*Document passage:*
•••••

I'm on Debian stable, not OpenBSD, but SpamAssassin + razor + pyzor works really well. Roughly 1 spam per month, and 1-2 false positives a year. This is for an email address that has been used and openly spread widely for 25+ years.
The real work is making sure that outbound mail gets delivered, but even that is just making sure you have a clean IP and setting up reverse DNS + DMARC/SPF/DKIM...
Nice never heard of those until now. Link for anyone here cause it's kinda hard to google razor email filter for some reason. What does that setup have over amavisd?
I understand and respect this opinion, but it is clearly not true that you need "years of carefully built reputation" as per my own write up in this thread and plenty of others here and elsewhere. Still, I do respect and understand that e-mail is a particularly nasty hole to dive into with potentially serious consequences so I do not look down on those that bow out and go for alternative solutions.
I've been running a private mail server since the early 00s, spam protection has actually improved drastically in the past ten years or so. For the most parts, SPF and dkim make it very easy for servers to identify scam, for everything else rspamd and clamd seem to take care of the rest.
If you don't want to run a completely custom setup, there's projects like mailcow out there that can do the heavy lifting for you.
I really don't see a quantitative or qualitative difference between the gmail experience and mine, with the caveat that my setup doesn't label ham from other private mail servers as spam (arguably a good thing)
The big thing is that you're presumably already established, which means your IP/ASN is clean and "warm".
I self hosted for several years and gave up because even with a clean ASN, I simply wasn't sending enough emails to keep my reputation score high enough, and so deliverability into the big players (Microsoft in particular) was very spotty.
Email isn't that hard it's just laborious to administrate.
> I simply wasn't sending enough emails to keep my reputation score high enough
I’ve used a smaller hosting company for over 25 years run by a competent admin and it’s now dying a slow death I believe exactly because of this reputation problem from infrequent outbound emails from my domain.
I don’t know what to do tbh because putting my fate in big tech seems super dangerous.

•••••

Dataset entries
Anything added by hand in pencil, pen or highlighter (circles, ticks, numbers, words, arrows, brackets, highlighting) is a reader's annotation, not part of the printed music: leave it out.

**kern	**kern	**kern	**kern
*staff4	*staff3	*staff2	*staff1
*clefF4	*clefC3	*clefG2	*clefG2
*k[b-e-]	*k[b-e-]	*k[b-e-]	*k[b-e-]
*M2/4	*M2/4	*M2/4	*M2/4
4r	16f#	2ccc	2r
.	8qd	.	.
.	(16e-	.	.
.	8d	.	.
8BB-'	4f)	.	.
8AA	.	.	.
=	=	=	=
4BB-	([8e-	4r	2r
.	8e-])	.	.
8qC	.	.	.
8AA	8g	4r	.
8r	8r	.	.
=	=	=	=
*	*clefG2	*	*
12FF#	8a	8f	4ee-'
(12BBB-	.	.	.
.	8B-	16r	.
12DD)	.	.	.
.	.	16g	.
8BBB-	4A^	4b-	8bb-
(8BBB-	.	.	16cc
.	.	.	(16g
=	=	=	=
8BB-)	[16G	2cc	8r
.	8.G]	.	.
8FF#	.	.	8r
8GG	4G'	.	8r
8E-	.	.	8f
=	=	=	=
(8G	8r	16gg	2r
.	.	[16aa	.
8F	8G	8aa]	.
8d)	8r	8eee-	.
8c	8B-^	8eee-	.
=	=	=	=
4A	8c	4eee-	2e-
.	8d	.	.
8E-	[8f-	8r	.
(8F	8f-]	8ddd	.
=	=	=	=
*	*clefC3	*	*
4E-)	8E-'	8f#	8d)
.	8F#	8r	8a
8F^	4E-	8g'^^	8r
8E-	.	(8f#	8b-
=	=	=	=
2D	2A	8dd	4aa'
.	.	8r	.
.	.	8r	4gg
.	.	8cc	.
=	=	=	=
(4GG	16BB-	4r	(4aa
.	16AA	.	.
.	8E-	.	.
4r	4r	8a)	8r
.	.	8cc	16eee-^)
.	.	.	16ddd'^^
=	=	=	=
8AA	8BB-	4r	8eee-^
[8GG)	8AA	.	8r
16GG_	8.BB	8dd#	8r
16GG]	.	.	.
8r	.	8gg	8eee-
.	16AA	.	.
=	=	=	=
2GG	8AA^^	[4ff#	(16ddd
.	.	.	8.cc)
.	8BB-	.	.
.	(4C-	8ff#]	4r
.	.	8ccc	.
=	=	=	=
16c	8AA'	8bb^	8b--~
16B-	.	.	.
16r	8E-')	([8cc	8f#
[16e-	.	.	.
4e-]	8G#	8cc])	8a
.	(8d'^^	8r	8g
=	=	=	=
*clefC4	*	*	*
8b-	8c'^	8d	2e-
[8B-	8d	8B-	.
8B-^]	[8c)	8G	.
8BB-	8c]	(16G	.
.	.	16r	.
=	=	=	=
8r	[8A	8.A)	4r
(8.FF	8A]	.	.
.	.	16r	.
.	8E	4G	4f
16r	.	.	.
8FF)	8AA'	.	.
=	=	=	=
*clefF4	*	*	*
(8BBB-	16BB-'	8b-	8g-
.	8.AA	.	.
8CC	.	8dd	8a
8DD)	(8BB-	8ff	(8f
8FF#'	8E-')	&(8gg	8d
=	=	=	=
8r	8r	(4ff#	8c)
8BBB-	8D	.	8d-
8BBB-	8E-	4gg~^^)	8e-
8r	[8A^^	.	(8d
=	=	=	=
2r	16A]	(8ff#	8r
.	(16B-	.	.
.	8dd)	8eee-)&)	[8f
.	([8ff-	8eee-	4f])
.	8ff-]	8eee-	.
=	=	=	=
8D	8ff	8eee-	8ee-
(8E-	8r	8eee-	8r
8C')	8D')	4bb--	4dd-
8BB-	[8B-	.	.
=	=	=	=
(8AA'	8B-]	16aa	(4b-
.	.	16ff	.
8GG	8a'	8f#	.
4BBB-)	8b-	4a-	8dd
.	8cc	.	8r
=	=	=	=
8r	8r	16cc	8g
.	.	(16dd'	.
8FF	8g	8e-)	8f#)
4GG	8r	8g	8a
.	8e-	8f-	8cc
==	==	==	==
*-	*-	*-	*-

•••••

*What you should do:*
In the thread on self-hosting email, why did the commenter who self-hosted for several years give up? Answer in one to three sentences. The rows are separate from the text and have nothing to do with it.

*Exercise answer:*
Even with a clean ASN, the commenter wasn't sending enough emails to keep their reputation score high. Because of that, their mail often failed to reach the big providers, especially Microsoft.